The Guardians by Susan Pedersen

The Guardians: The League of Nations and the Crisis of Empire by Susan Pedersen is a detailed account of the organization that formed after World War I as part of Woodrow Wilson’s Fourteen Points. Pedersen is a historian and James P. Shenton Professor of the Core Curriculum at Columbia University. Pedersen focuses on 19th and 20th-century British history, women’s history, settler colonialism, and the history of international institutions. She received both her B.A. (1982) and Ph.D (1989) from Harvard University.

In the late 1980s, I worked in Geneva, Switzerland and every day walked past the League of Nations Building on my way to work. I thought of it as a grand experiment and a building that represented hope for the future as well as the seed that the UN and international organizations grew. It felt special to be that close to such a piece of history.

The League of Nations is probably best known for its inability to prevent the second world war and is seen by the Realist thinkers as the failure of the Liberal Theory of International Relations. Europe was able, for the most part, to keep the peace through a balance of power. Peace was not kept because nations decided to be peaceful, but because the cost of war was too high. The idea of the League of Nations is that enlightened nations want peace and that diplomacy and international law could solve any problems that arose. In reality, it was much more more complicated. Nations that joined were not required to stay members. Germany, Italy, Japan, The USSR, and most of South America left. What is surprising, however, is how many nations actually joined, or were brought in as commonwealths, colonies, or mandate. I was truly a worldwide organization with only The United States (and it territories), Tibet, Mongolia, Nepal, and present-day Yemen and Saudia Arabia absent.

◇ ◇ ◇ ◇

* [ACTIONS TO TAKE]
a: Please copy the passage on The Guardians from "In the late" up to and including "piece of history.", renaming "Geneva" to "Bern".
b: For each statement, say whether the passage on The Guardians agrees with it (yes or no) and quote the words that decide it: (i) Pedersen earned her Ph.D. from Harvard University in 1989. (ii) Nations that joined the League of Nations had to remain members. (iii) The writer worked in Geneva in the late 1990s.

Items from a dataset
◇ ◇ ◇ ◇

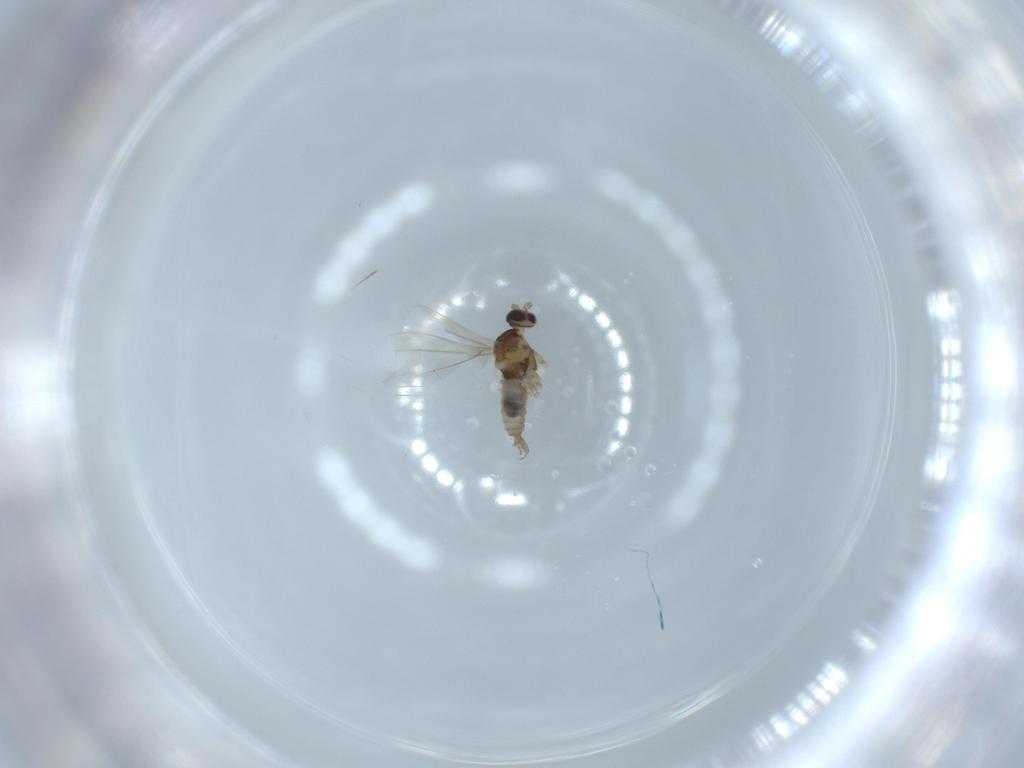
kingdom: Animalia
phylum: Arthropoda
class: Insecta
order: Diptera
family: Cecidomyiidae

◇ ◇ ◇ ◇

* [EXPECTED RESPONSES]
a:
In the late 1980s, I worked in Bern, Switzerland and every day walked past the League of Nations Building on my way to work. I thought of it as a grand experiment and a building that represented hope for the future as well as the seed that the UN and international organizations grew. It felt special to be that close to such a piece of history.

b:
(i) Yes: "She received both her B.A. (1982) and Ph.D (1989) from Harvard University."
(ii) No: "Nations that joined were not required to stay members."
(iii) No: "In the late 1980s, I worked in Geneva, Switzerland"